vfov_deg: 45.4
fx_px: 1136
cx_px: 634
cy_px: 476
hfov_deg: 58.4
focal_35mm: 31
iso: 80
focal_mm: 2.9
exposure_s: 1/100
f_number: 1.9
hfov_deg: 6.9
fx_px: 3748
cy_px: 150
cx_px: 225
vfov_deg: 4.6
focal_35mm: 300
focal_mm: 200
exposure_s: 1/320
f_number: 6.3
----
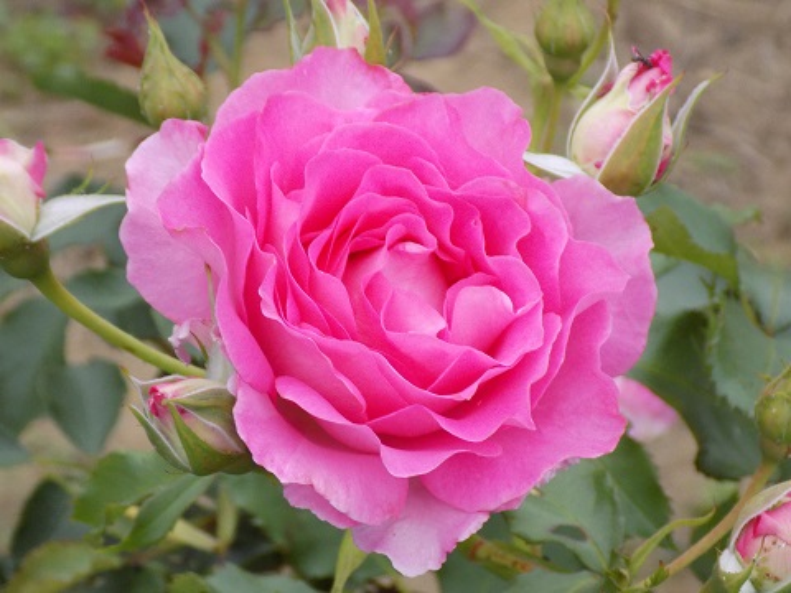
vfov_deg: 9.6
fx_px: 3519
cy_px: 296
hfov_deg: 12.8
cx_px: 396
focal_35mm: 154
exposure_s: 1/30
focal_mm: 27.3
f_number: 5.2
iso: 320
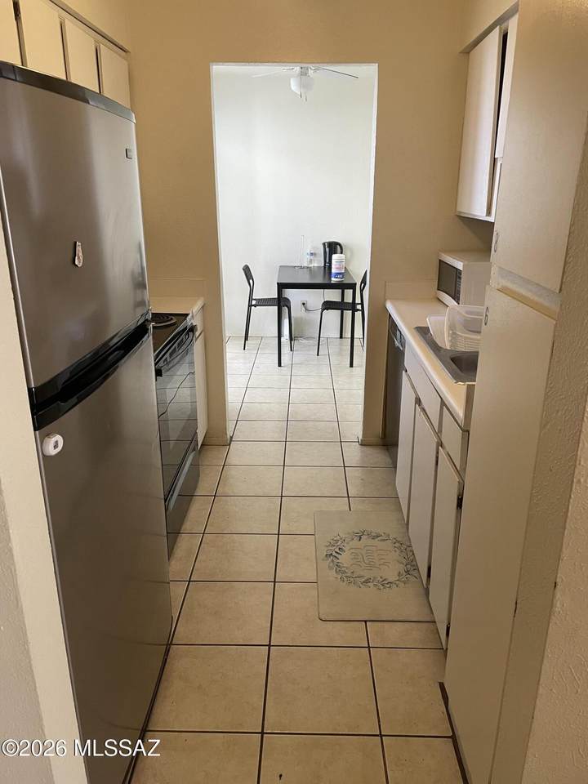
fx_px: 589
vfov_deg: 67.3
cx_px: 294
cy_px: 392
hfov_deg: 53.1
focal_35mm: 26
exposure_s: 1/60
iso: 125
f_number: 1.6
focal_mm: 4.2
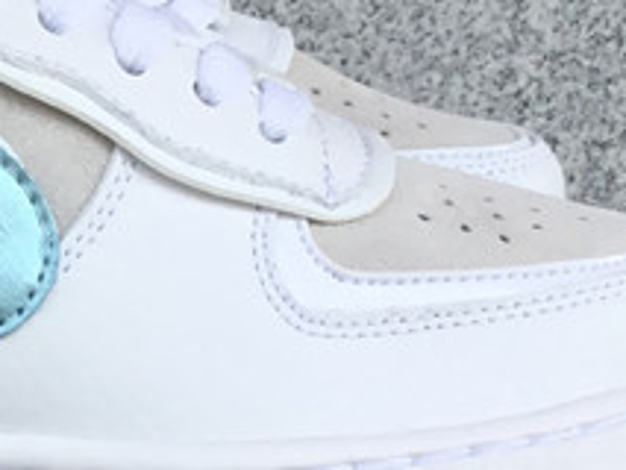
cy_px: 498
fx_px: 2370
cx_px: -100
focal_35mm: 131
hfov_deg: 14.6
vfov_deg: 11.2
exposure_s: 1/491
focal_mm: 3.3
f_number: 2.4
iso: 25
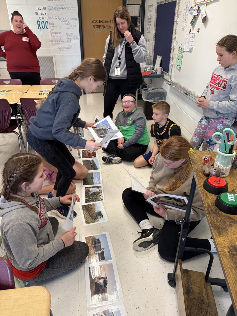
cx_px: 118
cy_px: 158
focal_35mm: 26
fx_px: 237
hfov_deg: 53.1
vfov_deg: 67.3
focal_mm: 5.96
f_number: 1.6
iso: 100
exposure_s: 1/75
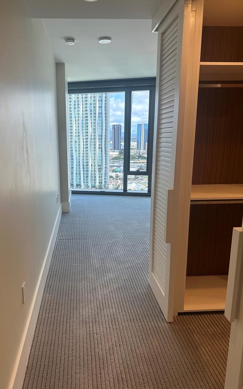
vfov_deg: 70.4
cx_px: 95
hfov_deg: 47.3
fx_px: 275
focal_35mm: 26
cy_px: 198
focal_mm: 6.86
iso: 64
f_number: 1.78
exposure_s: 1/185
----
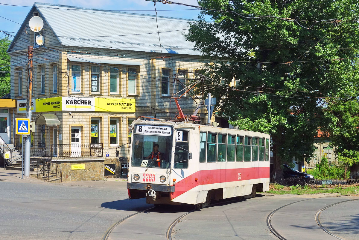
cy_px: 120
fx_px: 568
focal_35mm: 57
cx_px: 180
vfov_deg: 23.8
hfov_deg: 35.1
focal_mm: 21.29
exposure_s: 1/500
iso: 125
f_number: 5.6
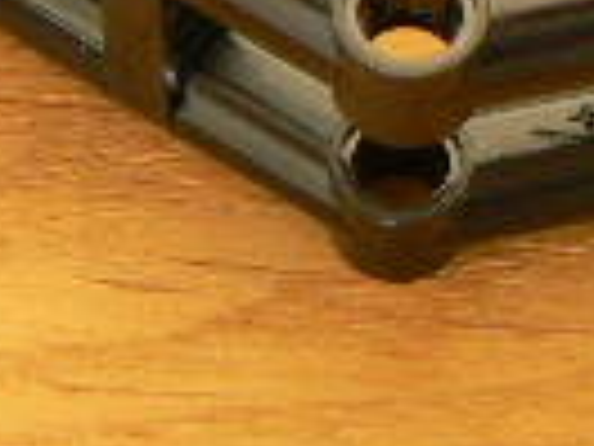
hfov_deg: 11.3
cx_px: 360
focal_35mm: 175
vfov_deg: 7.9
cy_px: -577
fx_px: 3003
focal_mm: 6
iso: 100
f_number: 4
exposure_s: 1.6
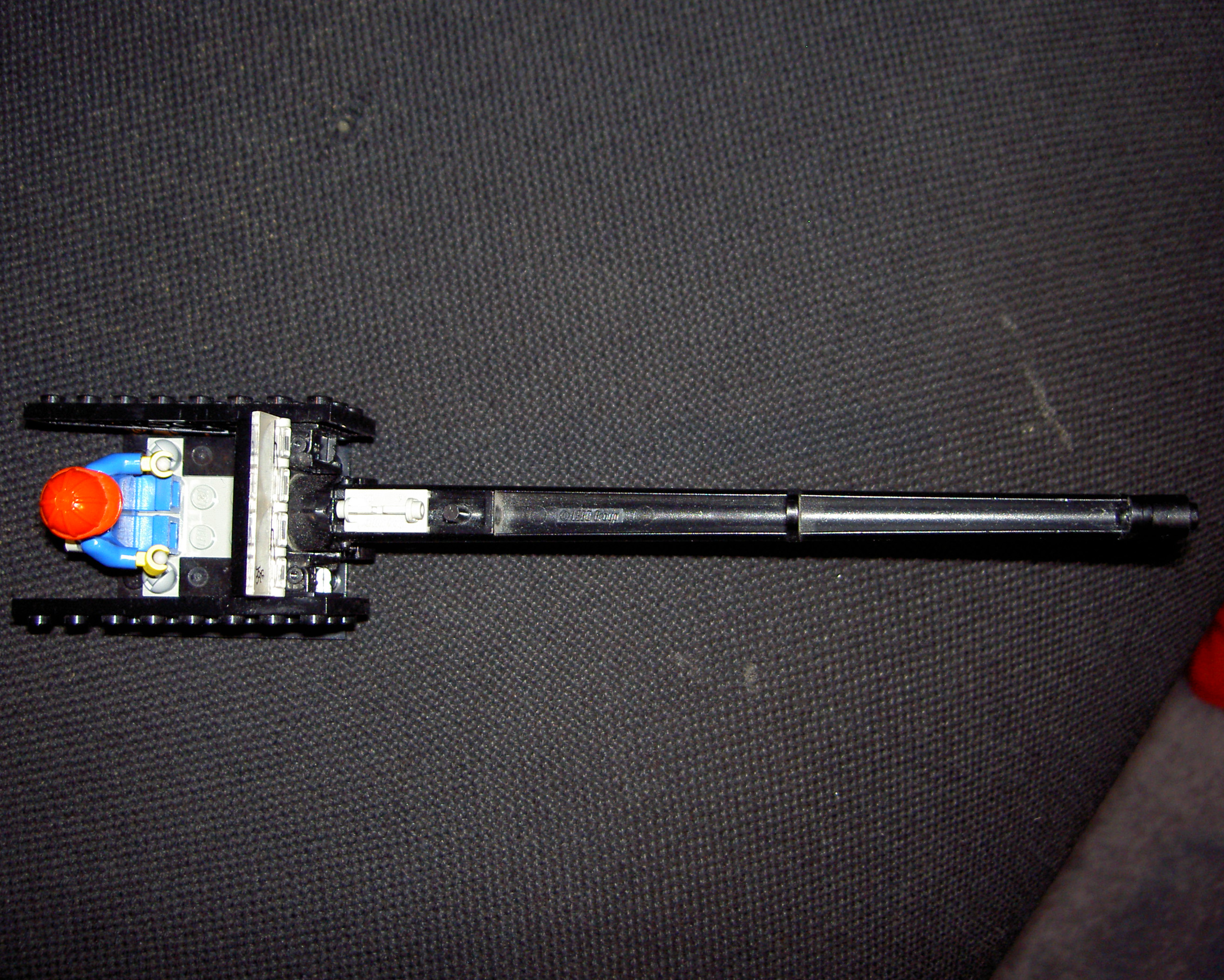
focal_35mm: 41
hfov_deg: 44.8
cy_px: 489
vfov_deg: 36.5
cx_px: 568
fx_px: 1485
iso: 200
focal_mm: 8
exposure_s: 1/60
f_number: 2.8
----
=== Task objective ===
The output is the stretch above from the line with "f_number: 5.2" through the line with "exposure_s: 1/185", copied word for word with both ends kept and every picture dropped.

=== Answer below ===
f_number: 5.2
iso: 320
fx_px: 589
vfov_deg: 67.3
cx_px: 294
cy_px: 392
hfov_deg: 53.1
focal_35mm: 26
exposure_s: 1/60
iso: 125
f_number: 1.6
focal_mm: 4.2
cy_px: 498
fx_px: 2370
cx_px: -100
focal_35mm: 131
hfov_deg: 14.6
vfov_deg: 11.2
exposure_s: 1/491
focal_mm: 3.3
f_number: 2.4
iso: 25
cx_px: 118
cy_px: 158
focal_35mm: 26
fx_px: 237
hfov_deg: 53.1
vfov_deg: 67.3
focal_mm: 5.96
f_number: 1.6
iso: 100
exposure_s: 1/75
vfov_deg: 70.4
cx_px: 95
hfov_deg: 47.3
fx_px: 275
focal_35mm: 26
cy_px: 198
focal_mm: 6.86
iso: 64
f_number: 1.78
exposure_s: 1/185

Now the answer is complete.